[Records excerpted from a collection]
= = =

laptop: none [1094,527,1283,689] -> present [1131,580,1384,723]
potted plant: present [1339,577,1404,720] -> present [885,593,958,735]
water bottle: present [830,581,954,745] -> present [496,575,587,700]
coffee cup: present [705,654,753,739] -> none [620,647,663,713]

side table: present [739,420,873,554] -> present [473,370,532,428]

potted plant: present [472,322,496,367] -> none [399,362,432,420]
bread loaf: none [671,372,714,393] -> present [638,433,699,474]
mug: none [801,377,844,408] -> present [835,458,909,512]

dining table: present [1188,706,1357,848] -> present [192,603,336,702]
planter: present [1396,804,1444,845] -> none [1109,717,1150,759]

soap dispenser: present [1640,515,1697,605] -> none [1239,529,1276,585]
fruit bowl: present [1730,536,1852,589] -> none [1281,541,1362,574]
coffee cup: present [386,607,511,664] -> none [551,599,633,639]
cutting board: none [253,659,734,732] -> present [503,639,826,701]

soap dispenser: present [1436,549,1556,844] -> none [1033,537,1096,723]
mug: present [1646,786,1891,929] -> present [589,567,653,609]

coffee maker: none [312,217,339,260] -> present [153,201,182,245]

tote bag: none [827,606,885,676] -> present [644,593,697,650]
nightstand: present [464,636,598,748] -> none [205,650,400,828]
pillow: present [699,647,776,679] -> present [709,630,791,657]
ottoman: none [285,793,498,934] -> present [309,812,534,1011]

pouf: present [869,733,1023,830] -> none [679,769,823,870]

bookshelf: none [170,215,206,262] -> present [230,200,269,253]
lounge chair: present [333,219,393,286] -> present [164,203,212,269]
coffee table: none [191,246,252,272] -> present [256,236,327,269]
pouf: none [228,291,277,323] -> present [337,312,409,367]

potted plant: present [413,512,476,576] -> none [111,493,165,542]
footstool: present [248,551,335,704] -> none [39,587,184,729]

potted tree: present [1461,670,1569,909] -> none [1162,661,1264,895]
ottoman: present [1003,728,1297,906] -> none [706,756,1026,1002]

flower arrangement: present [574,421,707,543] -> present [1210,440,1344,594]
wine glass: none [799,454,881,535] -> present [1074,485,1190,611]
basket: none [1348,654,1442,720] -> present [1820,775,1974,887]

= = =

Each line of the data must be written out exactly as it appears.

laptop: none [1094,527,1283,689] -> present [1131,580,1384,723]
potted plant: present [1339,577,1404,720] -> present [885,593,958,735]
water bottle: present [830,581,954,745] -> present [496,575,587,700]
coffee cup: present [705,654,753,739] -> none [620,647,663,713]

side table: present [739,420,873,554] -> present [473,370,532,428]

potted plant: present [472,322,496,367] -> none [399,362,432,420]
bread loaf: none [671,372,714,393] -> present [638,433,699,474]
mug: none [801,377,844,408] -> present [835,458,909,512]

dining table: present [1188,706,1357,848] -> present [192,603,336,702]
planter: present [1396,804,1444,845] -> none [1109,717,1150,759]

soap dispenser: present [1640,515,1697,605] -> none [1239,529,1276,585]
fruit bowl: present [1730,536,1852,589] -> none [1281,541,1362,574]
coffee cup: present [386,607,511,664] -> none [551,599,633,639]
cutting board: none [253,659,734,732] -> present [503,639,826,701]

soap dispenser: present [1436,549,1556,844] -> none [1033,537,1096,723]
mug: present [1646,786,1891,929] -> present [589,567,653,609]

coffee maker: none [312,217,339,260] -> present [153,201,182,245]

tote bag: none [827,606,885,676] -> present [644,593,697,650]
nightstand: present [464,636,598,748] -> none [205,650,400,828]
pillow: present [699,647,776,679] -> present [709,630,791,657]
ottoman: none [285,793,498,934] -> present [309,812,534,1011]

pouf: present [869,733,1023,830] -> none [679,769,823,870]

bookshelf: none [170,215,206,262] -> present [230,200,269,253]
lounge chair: present [333,219,393,286] -> present [164,203,212,269]
coffee table: none [191,246,252,272] -> present [256,236,327,269]
pouf: none [228,291,277,323] -> present [337,312,409,367]

potted plant: present [413,512,476,576] -> none [111,493,165,542]
footstool: present [248,551,335,704] -> none [39,587,184,729]

potted tree: present [1461,670,1569,909] -> none [1162,661,1264,895]
ottoman: present [1003,728,1297,906] -> none [706,756,1026,1002]

flower arrangement: present [574,421,707,543] -> present [1210,440,1344,594]
wine glass: none [799,454,881,535] -> present [1074,485,1190,611]
basket: none [1348,654,1442,720] -> present [1820,775,1974,887]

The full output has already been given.